Plaintiffs appealed both the District Court decision and the Patent and Trial and Appeal Board decision to the Federal Circuit. On October 12, 2018, the Federal Circuit affirmed both decisions finding the asserted claims of the Orange Book-listed patents invalid.
On October 19, 2017, Teva Pharmaceutical Industries Ltd. (“Teva”) commenced an action with the Irish High Court against Mylan Teoranta alleging that Mylan’s glatiramer acetate 40mg/mL product, which is manufactured in Ireland, approved by the FDA and is currently being sold in the U.S., infringes two European patents, EP (IE) 2 949 335 and EP (IE) 3 050 556. Teva subsequently dropped its infringement allegation related to the EP (IE) 3 050 556 patent. Teva is seeking damages and/or an account of profits from Mylan for the alleged infringement. Teva has also requested the Irish High Court to enjoin Mylan Teoranta from making, offering, putting on the market and/or using its glatiramer acetate 40mg/mL product in Ireland pending final determination of the action. On June 5, 2018, the Irish High Court refused Teva’s request for an injunction pending final determination. Teva is appealing the decision.
On June 4, 2018, the FDA approved Mylan’s Fulphila® (pegfilgrastim-jmdb), a biosimilar to Neulasta® (pegfilgrastim), co-developed with Biocon. In July 2018, Mylan began selling Fulphila®. On September 22, 2017, Amgen Inc. and Amgen Manufacturing Limited (“Amgen”) sued Mylan Inc., Mylan N.V., Mylan GMBH, and MPI in the Western District of Pennsylvania asserting that Mylan’s Fulphila® infringes U.S. patent numbers 8,273,707 and 9,643,997. Amgen is seeking monetary damages, injunctive relief, attorneys’ fees, costs and other relief. No trial date is currently scheduled.
With respect to the Copaxone 40mg and Fulphila® litigations, the Company believes that the asserted patents are invalid and that its products do not infringe.
The Company has used its business judgment in connection with the decision to launch the 40mg/mL glatiramer acetate and Fulphila® products and has also used its business judgment in certain other situations to decide to market and sell products, notwithstanding the fact that allegations of patent infringement(s) or other potential third party rights have not been finally resolved by the courts.
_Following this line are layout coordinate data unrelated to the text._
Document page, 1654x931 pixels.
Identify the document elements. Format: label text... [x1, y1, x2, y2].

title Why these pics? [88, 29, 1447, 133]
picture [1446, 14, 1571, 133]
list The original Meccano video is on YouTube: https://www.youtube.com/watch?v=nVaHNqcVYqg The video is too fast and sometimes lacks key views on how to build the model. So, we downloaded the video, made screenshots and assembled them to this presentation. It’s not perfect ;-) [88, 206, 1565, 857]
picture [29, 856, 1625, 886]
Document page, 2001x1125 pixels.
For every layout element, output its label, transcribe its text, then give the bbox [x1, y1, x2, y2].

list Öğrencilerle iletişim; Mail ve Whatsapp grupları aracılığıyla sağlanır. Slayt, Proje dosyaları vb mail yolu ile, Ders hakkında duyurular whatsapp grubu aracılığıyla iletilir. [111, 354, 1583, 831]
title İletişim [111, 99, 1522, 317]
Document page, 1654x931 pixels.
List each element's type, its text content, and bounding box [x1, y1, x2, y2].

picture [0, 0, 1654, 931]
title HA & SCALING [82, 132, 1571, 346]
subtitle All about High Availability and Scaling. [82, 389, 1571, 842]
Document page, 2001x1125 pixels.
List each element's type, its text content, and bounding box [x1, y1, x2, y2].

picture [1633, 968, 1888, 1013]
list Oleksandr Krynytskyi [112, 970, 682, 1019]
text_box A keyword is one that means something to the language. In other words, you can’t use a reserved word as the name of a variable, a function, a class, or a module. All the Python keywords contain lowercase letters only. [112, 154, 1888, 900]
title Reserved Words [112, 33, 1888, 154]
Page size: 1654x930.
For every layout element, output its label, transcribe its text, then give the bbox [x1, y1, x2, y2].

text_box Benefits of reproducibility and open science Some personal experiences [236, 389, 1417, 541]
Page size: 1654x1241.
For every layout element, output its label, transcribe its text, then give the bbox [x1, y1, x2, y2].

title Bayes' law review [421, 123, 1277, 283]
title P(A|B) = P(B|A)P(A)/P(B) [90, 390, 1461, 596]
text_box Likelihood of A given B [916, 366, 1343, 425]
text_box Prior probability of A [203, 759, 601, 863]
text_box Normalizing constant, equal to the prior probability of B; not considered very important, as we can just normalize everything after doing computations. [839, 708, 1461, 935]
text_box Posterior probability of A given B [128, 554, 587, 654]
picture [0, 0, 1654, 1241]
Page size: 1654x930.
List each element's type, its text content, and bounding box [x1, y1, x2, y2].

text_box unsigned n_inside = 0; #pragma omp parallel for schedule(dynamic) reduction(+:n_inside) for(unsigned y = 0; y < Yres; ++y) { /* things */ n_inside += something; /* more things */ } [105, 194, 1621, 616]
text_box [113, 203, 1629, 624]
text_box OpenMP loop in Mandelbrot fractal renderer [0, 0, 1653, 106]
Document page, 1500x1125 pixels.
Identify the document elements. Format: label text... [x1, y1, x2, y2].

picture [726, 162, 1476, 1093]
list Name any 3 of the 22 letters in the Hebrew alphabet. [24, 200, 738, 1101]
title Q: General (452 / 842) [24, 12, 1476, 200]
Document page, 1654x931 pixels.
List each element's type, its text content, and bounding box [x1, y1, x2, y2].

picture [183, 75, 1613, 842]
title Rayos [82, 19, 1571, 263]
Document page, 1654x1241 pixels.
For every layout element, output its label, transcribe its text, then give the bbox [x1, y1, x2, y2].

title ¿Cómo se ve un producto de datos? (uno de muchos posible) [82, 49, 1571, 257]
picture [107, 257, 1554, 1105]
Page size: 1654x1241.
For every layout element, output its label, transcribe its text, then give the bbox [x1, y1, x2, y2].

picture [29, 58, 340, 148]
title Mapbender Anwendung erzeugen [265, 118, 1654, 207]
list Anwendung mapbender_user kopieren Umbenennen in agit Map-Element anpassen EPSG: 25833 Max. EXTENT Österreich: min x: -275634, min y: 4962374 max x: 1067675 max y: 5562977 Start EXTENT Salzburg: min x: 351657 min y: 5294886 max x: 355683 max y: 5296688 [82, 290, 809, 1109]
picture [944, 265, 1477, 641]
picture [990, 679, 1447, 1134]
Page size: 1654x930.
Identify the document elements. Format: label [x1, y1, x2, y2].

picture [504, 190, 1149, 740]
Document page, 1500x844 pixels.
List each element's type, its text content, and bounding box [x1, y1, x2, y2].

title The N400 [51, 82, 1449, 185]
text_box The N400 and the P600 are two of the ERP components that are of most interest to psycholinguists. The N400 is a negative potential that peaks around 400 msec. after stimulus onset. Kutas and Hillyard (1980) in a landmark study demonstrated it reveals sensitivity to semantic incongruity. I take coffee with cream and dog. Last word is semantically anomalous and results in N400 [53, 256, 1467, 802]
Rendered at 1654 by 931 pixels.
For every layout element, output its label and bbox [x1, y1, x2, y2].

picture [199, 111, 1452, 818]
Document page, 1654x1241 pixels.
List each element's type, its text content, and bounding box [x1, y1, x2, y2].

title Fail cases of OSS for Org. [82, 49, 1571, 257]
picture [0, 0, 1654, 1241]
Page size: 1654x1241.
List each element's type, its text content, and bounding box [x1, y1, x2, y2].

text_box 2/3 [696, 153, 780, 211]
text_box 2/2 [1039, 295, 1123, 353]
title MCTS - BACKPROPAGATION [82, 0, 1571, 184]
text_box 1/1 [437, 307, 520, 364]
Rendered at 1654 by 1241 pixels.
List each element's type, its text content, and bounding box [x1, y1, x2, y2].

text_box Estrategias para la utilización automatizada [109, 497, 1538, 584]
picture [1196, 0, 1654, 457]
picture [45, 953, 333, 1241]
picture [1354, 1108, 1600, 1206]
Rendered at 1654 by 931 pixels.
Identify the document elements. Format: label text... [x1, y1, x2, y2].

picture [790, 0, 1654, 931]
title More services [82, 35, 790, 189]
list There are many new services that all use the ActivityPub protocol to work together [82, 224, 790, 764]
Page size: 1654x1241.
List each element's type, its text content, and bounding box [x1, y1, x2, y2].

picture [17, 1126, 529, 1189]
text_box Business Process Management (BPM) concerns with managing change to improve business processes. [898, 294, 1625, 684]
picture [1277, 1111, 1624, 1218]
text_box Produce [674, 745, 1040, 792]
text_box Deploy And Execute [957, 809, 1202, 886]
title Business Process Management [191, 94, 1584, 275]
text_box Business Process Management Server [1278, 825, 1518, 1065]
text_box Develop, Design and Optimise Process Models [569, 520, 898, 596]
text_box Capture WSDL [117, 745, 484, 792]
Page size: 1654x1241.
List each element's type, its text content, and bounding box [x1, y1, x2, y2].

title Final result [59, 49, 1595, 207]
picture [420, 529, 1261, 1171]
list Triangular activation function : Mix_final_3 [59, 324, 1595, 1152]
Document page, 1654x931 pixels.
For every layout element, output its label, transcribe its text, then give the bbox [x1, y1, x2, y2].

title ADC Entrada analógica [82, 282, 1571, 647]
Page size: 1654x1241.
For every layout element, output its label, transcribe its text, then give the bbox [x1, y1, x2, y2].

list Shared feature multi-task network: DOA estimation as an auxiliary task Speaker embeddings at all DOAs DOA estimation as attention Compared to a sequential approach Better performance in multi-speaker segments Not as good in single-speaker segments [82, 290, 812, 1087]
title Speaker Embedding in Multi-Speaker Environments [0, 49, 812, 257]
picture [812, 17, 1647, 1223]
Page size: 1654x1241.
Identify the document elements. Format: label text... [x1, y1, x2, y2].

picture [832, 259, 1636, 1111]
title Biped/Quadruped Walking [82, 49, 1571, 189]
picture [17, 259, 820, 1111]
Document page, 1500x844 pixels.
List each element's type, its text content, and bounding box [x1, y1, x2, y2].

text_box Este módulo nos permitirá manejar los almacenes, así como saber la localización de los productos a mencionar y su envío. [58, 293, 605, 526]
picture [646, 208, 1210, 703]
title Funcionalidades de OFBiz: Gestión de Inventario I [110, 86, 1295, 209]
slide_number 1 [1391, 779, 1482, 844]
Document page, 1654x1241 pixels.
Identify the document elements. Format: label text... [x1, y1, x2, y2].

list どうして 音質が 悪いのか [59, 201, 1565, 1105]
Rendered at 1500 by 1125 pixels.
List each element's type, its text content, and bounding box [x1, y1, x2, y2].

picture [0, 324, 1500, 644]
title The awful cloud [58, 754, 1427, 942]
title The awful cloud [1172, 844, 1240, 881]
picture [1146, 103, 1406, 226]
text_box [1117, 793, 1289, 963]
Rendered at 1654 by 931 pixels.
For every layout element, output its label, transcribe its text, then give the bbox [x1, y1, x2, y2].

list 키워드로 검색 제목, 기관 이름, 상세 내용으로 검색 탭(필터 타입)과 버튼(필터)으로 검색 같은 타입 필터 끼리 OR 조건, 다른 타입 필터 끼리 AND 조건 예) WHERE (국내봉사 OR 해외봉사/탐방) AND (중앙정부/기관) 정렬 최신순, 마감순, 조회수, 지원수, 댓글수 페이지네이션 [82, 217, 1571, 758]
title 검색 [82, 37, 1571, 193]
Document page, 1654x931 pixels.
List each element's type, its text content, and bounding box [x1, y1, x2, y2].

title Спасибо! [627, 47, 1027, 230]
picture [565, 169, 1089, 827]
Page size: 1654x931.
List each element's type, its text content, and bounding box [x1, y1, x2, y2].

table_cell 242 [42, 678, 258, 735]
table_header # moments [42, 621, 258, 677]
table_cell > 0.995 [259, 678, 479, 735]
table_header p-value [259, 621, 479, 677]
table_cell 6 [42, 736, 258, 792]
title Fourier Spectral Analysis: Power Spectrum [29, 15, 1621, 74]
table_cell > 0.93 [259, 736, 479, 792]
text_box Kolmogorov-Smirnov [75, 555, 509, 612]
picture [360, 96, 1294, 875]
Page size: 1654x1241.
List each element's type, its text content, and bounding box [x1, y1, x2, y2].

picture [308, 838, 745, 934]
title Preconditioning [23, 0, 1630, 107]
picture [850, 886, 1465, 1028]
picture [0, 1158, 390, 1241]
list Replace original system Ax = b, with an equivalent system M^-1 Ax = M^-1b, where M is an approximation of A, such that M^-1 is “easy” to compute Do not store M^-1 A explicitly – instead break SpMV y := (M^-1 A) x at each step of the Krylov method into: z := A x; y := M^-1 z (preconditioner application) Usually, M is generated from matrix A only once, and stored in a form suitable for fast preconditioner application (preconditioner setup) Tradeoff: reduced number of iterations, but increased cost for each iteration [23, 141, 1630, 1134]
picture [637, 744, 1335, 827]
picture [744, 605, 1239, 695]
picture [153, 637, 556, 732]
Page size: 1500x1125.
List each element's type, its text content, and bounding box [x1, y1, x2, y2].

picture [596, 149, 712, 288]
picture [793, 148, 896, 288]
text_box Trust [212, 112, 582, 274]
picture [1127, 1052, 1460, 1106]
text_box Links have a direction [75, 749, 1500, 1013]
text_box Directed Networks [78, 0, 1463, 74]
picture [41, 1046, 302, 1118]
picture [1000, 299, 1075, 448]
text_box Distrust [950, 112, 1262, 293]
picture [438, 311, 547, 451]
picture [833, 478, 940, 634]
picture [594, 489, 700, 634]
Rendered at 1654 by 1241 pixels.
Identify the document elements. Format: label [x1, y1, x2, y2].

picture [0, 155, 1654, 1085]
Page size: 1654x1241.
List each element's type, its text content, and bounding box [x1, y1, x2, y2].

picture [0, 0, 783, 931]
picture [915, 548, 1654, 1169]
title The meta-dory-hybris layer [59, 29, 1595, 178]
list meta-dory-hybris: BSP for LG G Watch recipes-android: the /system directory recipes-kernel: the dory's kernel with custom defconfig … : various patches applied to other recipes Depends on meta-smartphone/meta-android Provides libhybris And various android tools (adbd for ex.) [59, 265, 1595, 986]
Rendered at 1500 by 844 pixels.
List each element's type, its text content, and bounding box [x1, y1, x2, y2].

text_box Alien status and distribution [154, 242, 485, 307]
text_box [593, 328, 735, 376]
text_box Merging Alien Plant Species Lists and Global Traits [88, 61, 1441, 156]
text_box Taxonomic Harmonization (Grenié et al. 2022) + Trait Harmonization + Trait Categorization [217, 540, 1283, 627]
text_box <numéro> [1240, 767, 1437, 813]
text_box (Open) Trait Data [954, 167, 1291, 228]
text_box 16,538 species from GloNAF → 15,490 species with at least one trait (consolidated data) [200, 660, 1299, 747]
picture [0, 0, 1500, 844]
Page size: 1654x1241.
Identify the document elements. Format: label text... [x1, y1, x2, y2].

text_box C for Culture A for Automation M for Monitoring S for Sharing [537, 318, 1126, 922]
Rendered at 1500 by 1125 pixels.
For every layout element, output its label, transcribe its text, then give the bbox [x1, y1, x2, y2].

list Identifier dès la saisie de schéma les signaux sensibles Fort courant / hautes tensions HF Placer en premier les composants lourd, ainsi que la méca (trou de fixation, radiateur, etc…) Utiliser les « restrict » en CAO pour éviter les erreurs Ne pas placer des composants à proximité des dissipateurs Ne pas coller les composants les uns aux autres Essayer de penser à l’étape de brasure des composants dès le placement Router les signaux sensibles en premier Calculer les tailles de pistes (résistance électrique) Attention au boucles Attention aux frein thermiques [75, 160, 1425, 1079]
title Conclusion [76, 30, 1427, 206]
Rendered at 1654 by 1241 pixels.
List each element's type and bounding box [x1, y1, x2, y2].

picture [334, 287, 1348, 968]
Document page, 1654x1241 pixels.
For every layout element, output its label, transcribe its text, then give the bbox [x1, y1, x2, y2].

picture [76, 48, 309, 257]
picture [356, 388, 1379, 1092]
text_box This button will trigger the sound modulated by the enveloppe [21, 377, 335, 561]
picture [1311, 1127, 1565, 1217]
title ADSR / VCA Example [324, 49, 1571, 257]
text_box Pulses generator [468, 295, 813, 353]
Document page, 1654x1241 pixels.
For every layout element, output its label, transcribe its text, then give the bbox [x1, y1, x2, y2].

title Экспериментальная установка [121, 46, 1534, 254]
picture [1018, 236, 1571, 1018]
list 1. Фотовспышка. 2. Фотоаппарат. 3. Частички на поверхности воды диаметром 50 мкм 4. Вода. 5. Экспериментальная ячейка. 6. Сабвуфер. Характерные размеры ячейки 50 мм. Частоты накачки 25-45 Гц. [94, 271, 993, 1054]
The risk involved in doing so can be substantial because the remedies available to the owner of a patent for infringement may include, a reasonable royalty on sales or damages measured by the profits lost by the patent owner. If there is a finding of willful infringement, damages may be increased up to three times. Moreover, because of the discount pricing typically involved with bioequivalent products, patented branded products generally realize a substantially higher profit margin than generic and biosimilar products. An adverse decision could have an adverse effect that is material to our business, financial condition, results of operations, cash flows and/or ordinary share price.
Other Litigation
The Company is involved in various other legal proceedings that are considered normal to its business. The Company has approximately $4.6 million accrued related to these various other legal proceedings at September 30, 2018.